What needs to be done »
In the data below, locate each line with the word "different" and list it.

Data provided »
::::
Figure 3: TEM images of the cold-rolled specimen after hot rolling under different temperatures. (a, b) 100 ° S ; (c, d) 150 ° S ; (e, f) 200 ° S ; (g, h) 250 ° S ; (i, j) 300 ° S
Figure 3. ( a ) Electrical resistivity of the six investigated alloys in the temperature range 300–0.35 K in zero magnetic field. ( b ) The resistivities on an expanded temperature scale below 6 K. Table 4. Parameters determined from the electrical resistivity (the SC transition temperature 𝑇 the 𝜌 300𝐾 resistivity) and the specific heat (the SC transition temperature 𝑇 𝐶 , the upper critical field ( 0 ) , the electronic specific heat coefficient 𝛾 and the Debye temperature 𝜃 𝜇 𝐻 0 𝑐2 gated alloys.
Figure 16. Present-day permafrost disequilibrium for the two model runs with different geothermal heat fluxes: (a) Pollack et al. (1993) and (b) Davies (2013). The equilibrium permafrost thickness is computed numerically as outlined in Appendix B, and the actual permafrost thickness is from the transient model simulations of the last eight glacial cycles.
::::
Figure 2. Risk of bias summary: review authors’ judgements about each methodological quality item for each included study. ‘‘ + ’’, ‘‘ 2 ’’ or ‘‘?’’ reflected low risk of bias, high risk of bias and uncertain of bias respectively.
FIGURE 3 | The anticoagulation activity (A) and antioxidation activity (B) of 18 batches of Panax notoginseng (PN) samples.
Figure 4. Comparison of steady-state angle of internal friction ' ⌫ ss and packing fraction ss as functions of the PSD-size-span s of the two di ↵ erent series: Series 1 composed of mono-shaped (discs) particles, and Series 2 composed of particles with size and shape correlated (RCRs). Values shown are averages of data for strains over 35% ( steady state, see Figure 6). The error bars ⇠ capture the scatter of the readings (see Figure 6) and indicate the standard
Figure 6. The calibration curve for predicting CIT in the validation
::::
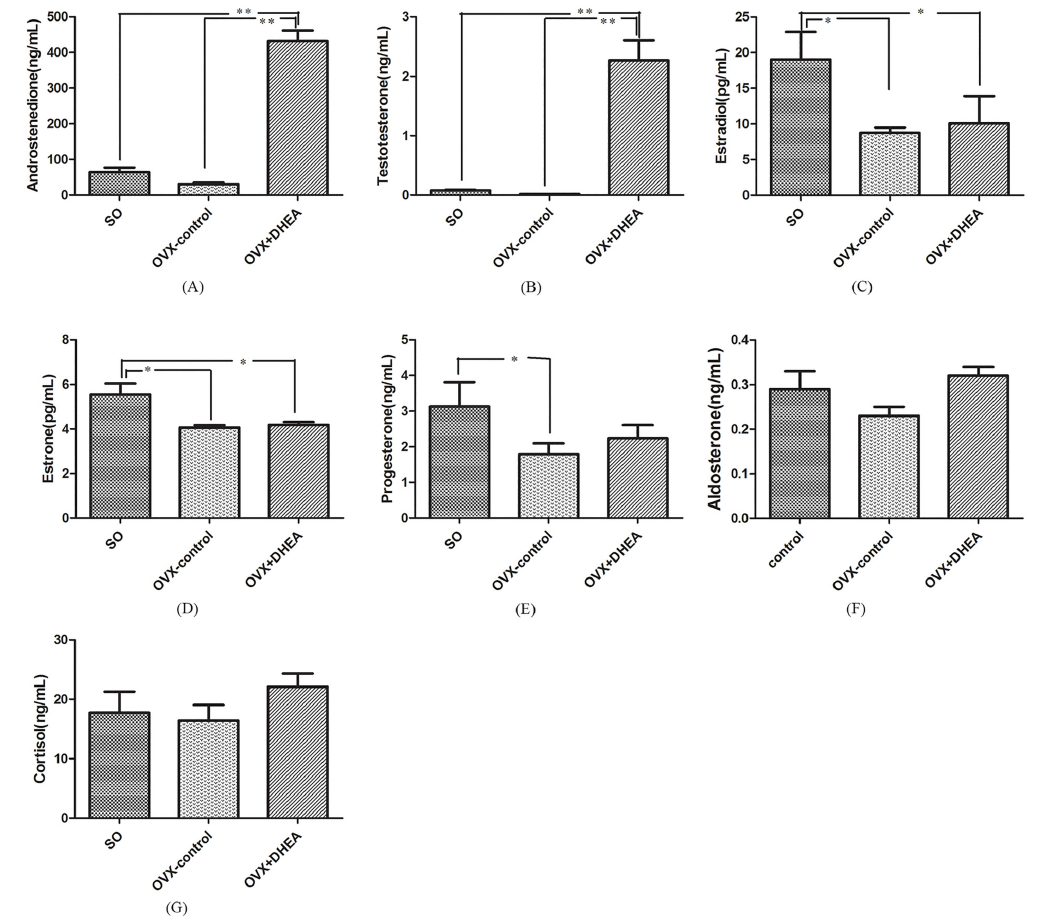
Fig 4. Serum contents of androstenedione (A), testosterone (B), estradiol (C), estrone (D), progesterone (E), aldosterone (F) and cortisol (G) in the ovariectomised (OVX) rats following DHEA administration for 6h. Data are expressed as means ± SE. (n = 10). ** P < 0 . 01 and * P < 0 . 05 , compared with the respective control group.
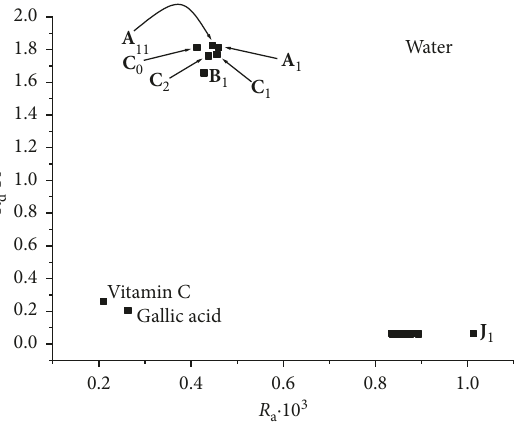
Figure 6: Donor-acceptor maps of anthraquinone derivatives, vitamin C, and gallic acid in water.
::::
Solution »
Figure 3: TEM images of the cold-rolled specimen after hot rolling under different temperatures. (a, b) 100 ° S ; (c, d) 150 ° S ; (e, f) 200 ° S ; (g, h) 250 ° S ; (i, j) 300 ° S
Figure 16. Present-day permafrost disequilibrium for the two model runs with different geothermal heat fluxes: (a) Pollack et al. (1993) and (b) Davies (2013). The equilibrium permafrost thickness is computed numerically as outlined in Appendix B, and the actual permafrost thickness is from the transient model simulations of the last eight glacial cycles.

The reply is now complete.